How to Deal with Large Data Sets for Accurate Sales Forecasts?
For an investment analyst in the agrochemicals sector, meteorological data is an excellent resource for sales forecasts—but how to leverage such a large data set?
The client wanted to leverage freely available meteorological data to improve predictions of pesticide sales. However, they lacked both the human resources and the programming and analytics expertise to gather, process and analyze such a large data set.
The client is a sell-side analyst at an US-based investment bank focused on the agrochemicals industry. The analyst recognized the potential for more accurate sales forecasts of pesticides in this completely free resource. However, the analytics would entail collecting weather data for over 150 locations for the past 10 years. This amounted to ~39 million data points. The analyst also recognized that even if they could afford to put their associates’ time into gathering and formatting the data, they did not have the coding and analytics expertise to work with such a vast data pool.
We provided an end-to-end service from data collection to insight generation. Our team automated the collection and cleansing of relevant data from the source (the US National Oceanic and Atmospheric Administration website) and built a user interface that enabled proper handling of the huge data set.

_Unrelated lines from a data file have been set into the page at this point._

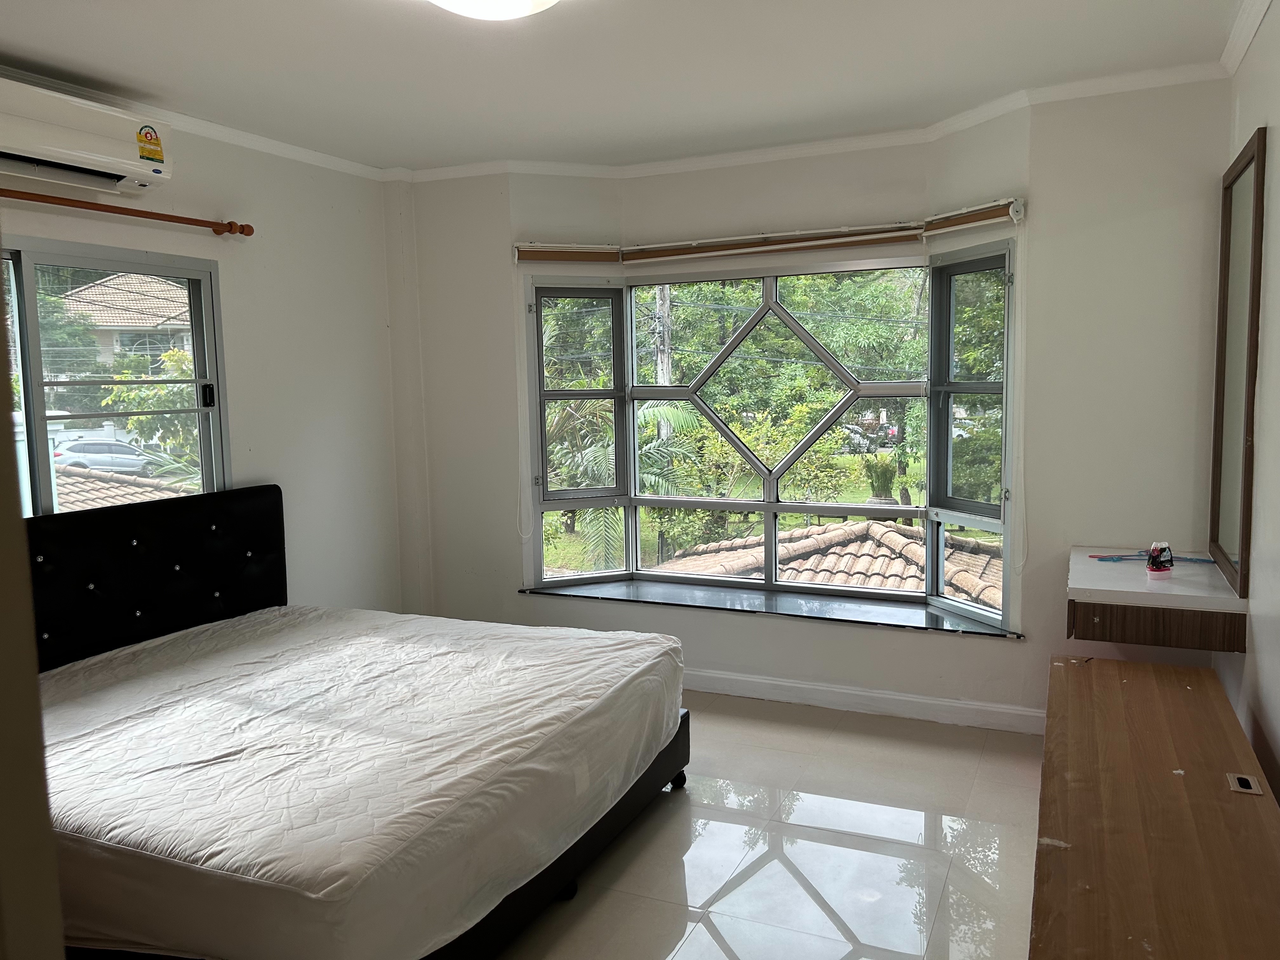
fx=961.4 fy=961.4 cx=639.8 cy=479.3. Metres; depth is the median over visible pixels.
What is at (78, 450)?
car
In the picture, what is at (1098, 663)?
wooden table
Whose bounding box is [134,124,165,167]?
sticker
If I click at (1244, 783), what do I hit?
cable grommet
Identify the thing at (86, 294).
house
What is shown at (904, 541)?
tiled roof
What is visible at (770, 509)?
bay window
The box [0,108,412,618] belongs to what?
left wall
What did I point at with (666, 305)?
utility pole
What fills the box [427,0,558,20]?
ceiling light
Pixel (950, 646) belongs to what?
back wall
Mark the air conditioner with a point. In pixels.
(78, 154)
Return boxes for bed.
[18,484,692,959]
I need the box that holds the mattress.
[30,605,685,959]
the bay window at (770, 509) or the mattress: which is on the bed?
the mattress
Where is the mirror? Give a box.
[1208,128,1267,595]
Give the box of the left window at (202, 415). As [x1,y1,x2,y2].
[1,235,228,516]
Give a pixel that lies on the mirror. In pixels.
(1228, 485)
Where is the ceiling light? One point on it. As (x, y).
(523, 3)
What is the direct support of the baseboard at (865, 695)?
attached to the back wall at (950, 646)
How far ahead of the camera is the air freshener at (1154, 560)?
3.20 m
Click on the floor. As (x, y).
(817, 910)
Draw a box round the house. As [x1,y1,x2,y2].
[51,271,193,379]
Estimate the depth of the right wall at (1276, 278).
2.61 m
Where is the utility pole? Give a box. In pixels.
[653,286,672,439]
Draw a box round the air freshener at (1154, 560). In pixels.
[1146,541,1173,575]
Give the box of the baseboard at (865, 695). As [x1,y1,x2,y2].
[679,667,1044,735]
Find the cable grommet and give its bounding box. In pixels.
[1226,772,1263,795]
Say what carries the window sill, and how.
attached to the back wall at (950, 646)
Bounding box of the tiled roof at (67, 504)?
[49,462,189,512]
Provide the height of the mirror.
1.328 m
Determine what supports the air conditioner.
attached to the left wall at (237, 286)
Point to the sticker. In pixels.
(157, 151)
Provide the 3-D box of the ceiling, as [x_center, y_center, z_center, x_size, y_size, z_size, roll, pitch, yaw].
[-0.354,-1.325,2.277,3.927,0.115,4.683,2,7,24]
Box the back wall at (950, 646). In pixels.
[393,75,1232,733]
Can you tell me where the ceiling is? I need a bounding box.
[0,0,1256,173]
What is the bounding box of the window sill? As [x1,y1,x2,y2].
[520,578,1022,640]
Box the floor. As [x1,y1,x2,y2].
[497,691,1044,959]
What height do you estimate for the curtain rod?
0.061 m
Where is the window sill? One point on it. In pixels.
(936, 627)
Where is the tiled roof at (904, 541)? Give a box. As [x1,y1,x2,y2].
[656,518,999,603]
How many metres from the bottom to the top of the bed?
1.053 m
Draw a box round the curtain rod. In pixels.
[0,188,252,235]
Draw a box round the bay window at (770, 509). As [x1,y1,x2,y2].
[520,239,1017,628]
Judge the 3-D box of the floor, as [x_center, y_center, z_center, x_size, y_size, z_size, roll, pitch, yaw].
[-0.344,1.300,2.355,4.103,0.102,5.166,2,7,24]
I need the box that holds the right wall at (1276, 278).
[1210,1,1279,805]
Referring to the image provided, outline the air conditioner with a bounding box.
[0,75,172,193]
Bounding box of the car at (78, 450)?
[50,437,156,475]
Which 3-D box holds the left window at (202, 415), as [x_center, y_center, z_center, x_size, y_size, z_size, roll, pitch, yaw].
[-2.111,-0.205,3.309,0.108,1.227,1.510,2,7,24]
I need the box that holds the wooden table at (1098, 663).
[1031,653,1279,959]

Then our analysts developed a regression model for sales forecasts based on a successfully tested hypothesis linking weather conditions, crop growth and pesticide sales.

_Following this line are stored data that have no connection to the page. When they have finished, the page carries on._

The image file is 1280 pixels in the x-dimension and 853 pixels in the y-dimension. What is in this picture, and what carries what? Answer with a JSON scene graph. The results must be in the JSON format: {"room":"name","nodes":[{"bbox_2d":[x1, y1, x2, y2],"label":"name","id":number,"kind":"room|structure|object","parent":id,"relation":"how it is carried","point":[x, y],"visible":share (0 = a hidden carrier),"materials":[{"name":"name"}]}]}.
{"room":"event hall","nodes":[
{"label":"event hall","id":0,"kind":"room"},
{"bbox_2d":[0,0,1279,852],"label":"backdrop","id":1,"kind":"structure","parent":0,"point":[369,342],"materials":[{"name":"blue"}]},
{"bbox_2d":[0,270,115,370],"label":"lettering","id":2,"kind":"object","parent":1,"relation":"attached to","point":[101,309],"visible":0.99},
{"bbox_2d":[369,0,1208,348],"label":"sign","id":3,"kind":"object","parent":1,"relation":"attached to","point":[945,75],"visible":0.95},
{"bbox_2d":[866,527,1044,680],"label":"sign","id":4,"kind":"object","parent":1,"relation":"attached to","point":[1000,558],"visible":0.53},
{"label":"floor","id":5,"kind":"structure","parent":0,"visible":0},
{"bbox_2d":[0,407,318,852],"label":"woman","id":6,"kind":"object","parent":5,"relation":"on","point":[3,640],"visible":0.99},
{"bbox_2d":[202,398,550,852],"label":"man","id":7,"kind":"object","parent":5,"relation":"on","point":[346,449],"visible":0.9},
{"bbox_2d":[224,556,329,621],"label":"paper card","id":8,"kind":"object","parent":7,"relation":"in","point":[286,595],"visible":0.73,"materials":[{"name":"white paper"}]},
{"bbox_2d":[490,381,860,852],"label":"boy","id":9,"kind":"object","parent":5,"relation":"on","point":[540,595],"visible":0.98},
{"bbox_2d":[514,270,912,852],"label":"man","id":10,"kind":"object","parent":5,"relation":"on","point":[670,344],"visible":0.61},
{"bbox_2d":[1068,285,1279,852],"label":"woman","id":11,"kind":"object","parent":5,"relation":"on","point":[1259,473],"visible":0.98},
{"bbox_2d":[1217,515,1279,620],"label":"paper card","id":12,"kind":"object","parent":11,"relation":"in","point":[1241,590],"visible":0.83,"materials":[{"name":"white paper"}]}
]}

Our team created a database of accurately classified data points by: • Automating data collection with a dedicated web crawler that downloads the text files from the website’s FTP server and codes that extract relevant data fields from raw data • Building a stable database with a familiar Microsoft Excel interface using SQL to ensure proper handling of the existing ~39 million data points and the planned 0.4 million/per monthly update
“Evalueserve’s expertise enabled the client to harness an alternative data source that was previously complete untapped, and to make sales forecasts in a scientific way.”
Developing code to cleanse the data, a process that included filling in missing locations and deriving data for varying report frequencies
When the team was satisfied that the database was stable and accurately reflected the information on the desired parameters, they moved to analysis. Our analysts developed a regression model for the sales forecast, based on a hypothesis of the relationship between specific weather conditions, crop growth patterns and pesticide sales. The hypothesis tested successfully and the model was put into action.
The client previously used a traditional approach for sales prediction based on management guidance, historical trends and sector expertise. Evalueserve’s expertise enabled the client to harness an alternative data source that was previously completely untapped, and to make sales forecasts in a scientific way. The analyst is satisfied with the accuracy of the sales forecasts coming out of the regression model.
Data about the weather is freely available through sources like the United States’ National Oceanic and Atmospheric Administration (NOAA) website. Information about solar radiation, temperature and precipitation could prove extremely useful in the prediction of demand for agrochemicals. However, for most analysts, such data remain an untapped resource due to the time-intensive and demanding analytics needed to transform them into insights.
Successfully harnessed the potential of a previously untapped and completely free source of information
Produced accurate sales forecasts for pesticides
Proved the value of customized analytics of alternative data